Get away without crossing city limits | Portland is considered a green city for a number of reasons, its landscape being the most obvious. The city—dotted with patches of trees and colored by scenic parks—is nestled between vast forests, mountains and rivers, making it an ideal playground for outdoor enthusiasts and the perfect backdrop for city enthusiasts who appreciate a good view.
Portland is considered a green city for a number of reasons, its landscape being the most obvious.
The city—dotted with patches of trees and colored by scenic parks—is nestled between vast forests, mountains and rivers, making it an ideal playground for outdoor enthusiasts and the perfect backdrop for city enthusiasts who appreciate a good view.
Portland is so beautiful, in fact, that not even the city’s cloudy reputation and annual rainfall statistics can keep people from arriving en masse.
So, while you’re here in the City of Roses with an adventure land at your disposal, you might as well grab a rain shell, pack a lunch and set out for an urban picnic in one of the city’s many outdoor settings.
Tom McCall Waterfront Park
Southwest Harrison Street and Naito Parkway
The closest outdoor lunch spot Portland State students should take advantage of—aside from the Park Blocks, of course—is Waterfront Park.
The Oregon Brewers Festival and the Safeway Waterfront Blues Festival both take place on this stretch of park that runs along the Willamette River.
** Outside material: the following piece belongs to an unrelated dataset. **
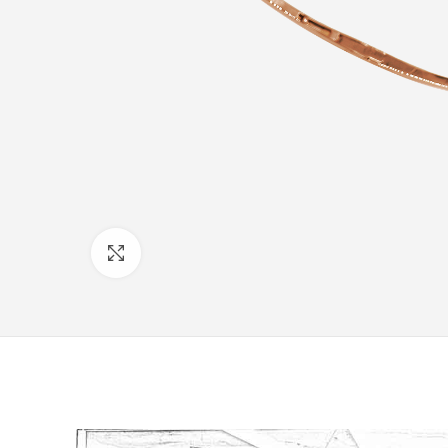
Click to enlarge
With the backdrop of downtown behind you and the scenic spread of what lies beyond the bridges to Southeast in front of you, Waterfront Park serves as the textbook definition of an urban-picnic spot. It’s within walking distance of campus, so you have no excuse to not make the trek down to the water.
Tanner Springs Park
Northwest 10th Avenue and Marshall Street
In the Pearl District, modestly tucked between ritzy condos and fine dining, is Tanner Springs Park. After a first look at the Pearl, it would be hard to imagine the grimy and rundown industrial area it used to be. And if it weren’t for Tanner Springs Park, the area’s natural history would be doomed to obscurity.
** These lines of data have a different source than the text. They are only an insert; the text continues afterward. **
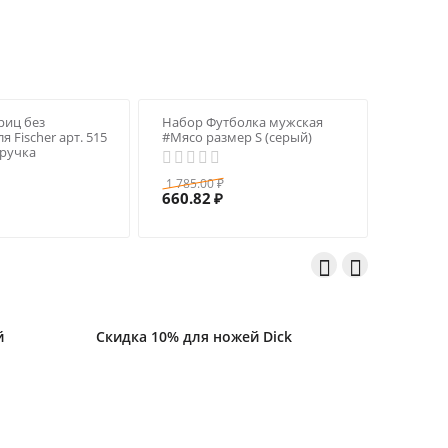
риц без
Набор Футболка мужская
 Fisсher арт. 515
#Мясо размер S (серый)
 ручка
1 785.00
₽
660.82
₽


й
Скидка 10% для ножей Dick
Скидка 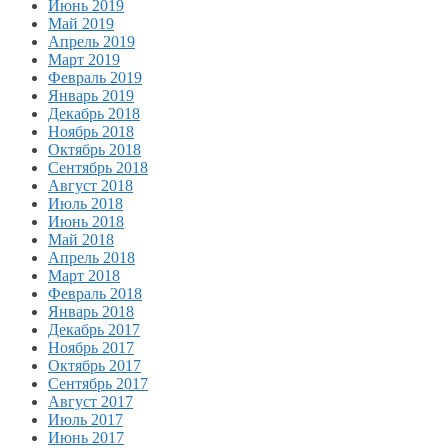
Июнь 2019
Май 2019
Апрель 2019
Март 2019
Февраль 2019
Январь 2019
Декабрь 2018
Ноябрь 2018
Октябрь 2018
Сентябрь 2018
Август 2018
Июль 2018
Июнь 2018
Май 2018
Апрель 2018
Март 2018
Февраль 2018
Январь 2018
Декабрь 2017
Ноябрь 2017
Октябрь 2017
Сентябрь 2017
Август 2017
Июль 2017
Июнь 2017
Preserved in slightly less than an acre is a glimpse of the wetland that this part of the city once was. Now, park-goers can sit among the remnants of the marshy area and look out toward a stunning view of the Fremont Bridge arching over the Willamette. The park is super accessible from campus—it’s located directly along the Portland Streetcar’s North/South Line. All PSU students are granted free access to the streetcar with a flash of their student ID cards.
Lower Macleay and Forest Park
Northwest 29th Avenue and Upshur Street
Forest Park is the farthest from campus, but it’s worth the trek. And actually, it isn’t even that far away. If you catch the streetcar’s North/South Line up to Northwest 23rd Avenue and Marshall Street (the furthest point on its loop) you’ll have about a 20-minute walk to the entrance of Forest Park.
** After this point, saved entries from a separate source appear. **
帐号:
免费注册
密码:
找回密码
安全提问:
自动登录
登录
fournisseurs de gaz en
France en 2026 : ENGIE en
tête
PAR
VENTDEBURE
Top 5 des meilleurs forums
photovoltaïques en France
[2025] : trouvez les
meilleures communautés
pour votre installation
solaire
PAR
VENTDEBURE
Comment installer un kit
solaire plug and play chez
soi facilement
After that, it’s up to you to decide how far you’re willing to go: The park in its entirety spans 5,172 acres, making Forest Park the largest forested natural area within city limits in the U.S.
As soon as you step into this forested wonderland, you’ll immediately forget you’re literally blocks away from bustling city life. The seemingly endless trails and babbling creeks, all under the cover of the park’s massive tree canopy, make the perfect setting for a pseudo-“get out of town” day trip.